▶ [TEXTO ORIGINAL]:

A Comissão especial foi criada no dia 02 de maio deste ano, com o objetivo de adotar medidas extrajudiciais e judiciais cabíveis na apuração do descumprimento das obrigações da ENEL, constantes no contrato de concessão, assim como para analisar a qualidade da prestação do serviço da concessionária ao povo cearense.
Além de analisar minunciosamente dados contábeis da empresa que demonstram a situação financeira da companhia em relação às regras de reajuste tarifário previstas no contrato de concessão, o grupo apurou informações em diversas bases de dados sobre reclamações dos serviços, especialmente no Sistema Nacional de Informações e Defesa do Consumidor (SINDEC) e na plataforma “consumidor.gov.br”. Foram analisados, ainda, relatórios e indicadores fornecidos pelas próprias distribuidoras de energia à ANEEL. Estes dados consistem em reclamações comerciais feitas diretamente à concessionária de energia, avaliações do tempo médio para solução dos problemas, indicadores de continuidade na prestação de serviço, índices de satisfação do consumidor, entre outros parâmetros.

▶ [O QUE FAZER]: Copie o trecho do texto sobre a comissão especial de "Além de analisar" a "entre outros parâmetros.", trocando "ANEEL" por "Agência Nacional de Energia Elétrica". As linhas registradas não têm relação com o texto.

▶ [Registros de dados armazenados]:
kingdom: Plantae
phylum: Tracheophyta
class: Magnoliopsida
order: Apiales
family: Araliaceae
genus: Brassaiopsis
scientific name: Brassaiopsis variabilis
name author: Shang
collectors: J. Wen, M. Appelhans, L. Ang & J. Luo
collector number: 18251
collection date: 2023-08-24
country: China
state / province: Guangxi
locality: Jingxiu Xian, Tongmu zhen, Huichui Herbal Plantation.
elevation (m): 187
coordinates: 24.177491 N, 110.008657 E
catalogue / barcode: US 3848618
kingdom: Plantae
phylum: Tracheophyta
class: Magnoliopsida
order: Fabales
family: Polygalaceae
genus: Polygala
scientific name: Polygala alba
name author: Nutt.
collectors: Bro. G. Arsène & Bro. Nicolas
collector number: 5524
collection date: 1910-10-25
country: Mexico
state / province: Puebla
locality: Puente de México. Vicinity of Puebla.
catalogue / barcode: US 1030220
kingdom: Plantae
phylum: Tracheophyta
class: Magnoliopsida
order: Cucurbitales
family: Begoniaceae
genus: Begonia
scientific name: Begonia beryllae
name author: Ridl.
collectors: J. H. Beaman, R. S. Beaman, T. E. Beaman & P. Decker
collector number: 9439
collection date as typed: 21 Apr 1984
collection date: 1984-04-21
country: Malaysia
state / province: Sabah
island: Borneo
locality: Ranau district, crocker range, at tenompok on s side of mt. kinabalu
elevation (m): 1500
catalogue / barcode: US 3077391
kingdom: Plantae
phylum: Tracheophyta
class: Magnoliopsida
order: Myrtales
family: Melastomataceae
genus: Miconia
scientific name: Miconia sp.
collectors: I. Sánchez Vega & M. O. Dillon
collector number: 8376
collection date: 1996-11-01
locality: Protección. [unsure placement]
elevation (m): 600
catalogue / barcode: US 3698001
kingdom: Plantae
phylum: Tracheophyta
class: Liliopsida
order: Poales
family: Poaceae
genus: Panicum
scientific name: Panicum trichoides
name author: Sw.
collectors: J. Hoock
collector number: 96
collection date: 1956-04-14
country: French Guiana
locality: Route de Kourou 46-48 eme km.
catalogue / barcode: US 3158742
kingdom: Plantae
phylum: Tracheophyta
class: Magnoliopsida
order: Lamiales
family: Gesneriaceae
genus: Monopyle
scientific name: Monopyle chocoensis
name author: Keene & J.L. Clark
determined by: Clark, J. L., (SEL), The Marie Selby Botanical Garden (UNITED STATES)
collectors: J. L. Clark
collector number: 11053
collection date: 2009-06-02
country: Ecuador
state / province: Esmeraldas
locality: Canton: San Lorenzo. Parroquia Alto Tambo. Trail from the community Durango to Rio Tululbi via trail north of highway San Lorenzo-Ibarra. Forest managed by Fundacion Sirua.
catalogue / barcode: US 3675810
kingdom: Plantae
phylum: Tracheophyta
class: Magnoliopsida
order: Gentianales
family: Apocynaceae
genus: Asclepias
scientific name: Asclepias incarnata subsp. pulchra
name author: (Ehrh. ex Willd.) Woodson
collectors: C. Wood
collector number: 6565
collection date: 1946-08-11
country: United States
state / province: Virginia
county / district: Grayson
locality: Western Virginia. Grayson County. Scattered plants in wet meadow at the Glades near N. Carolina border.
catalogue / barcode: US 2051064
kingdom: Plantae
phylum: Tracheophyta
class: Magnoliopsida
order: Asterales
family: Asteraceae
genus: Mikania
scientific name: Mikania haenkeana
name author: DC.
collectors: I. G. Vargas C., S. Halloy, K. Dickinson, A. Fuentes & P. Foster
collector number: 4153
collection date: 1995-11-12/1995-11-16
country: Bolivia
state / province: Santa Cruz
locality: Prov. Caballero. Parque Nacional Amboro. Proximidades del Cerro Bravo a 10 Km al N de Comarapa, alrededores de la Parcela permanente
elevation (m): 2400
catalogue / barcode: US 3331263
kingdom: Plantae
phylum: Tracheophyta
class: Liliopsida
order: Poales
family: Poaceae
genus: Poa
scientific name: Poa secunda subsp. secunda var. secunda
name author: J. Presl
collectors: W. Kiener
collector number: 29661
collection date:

▶ [RESULTADO DO EXERCÍCIO]:
Além de analisar minunciosamente dados contábeis da empresa que demonstram a situação financeira da companhia em relação às regras de reajuste tarifário previstas no contrato de concessão, o grupo apurou informações em diversas bases de dados sobre reclamações dos serviços, especialmente no Sistema Nacional de Informações e Defesa do Consumidor (SINDEC) e na plataforma “consumidor.gov.br”. Foram analisados, ainda, relatórios e indicadores fornecidos pelas próprias distribuidoras de energia à Agência Nacional de Energia Elétrica. Estes dados consistem em reclamações comerciais feitas diretamente à concessionária de energia, avaliações do tempo médio para solução dos problemas, indicadores de continuidade na prestação de serviço, índices de satisfação do consumidor, entre outros parâmetros.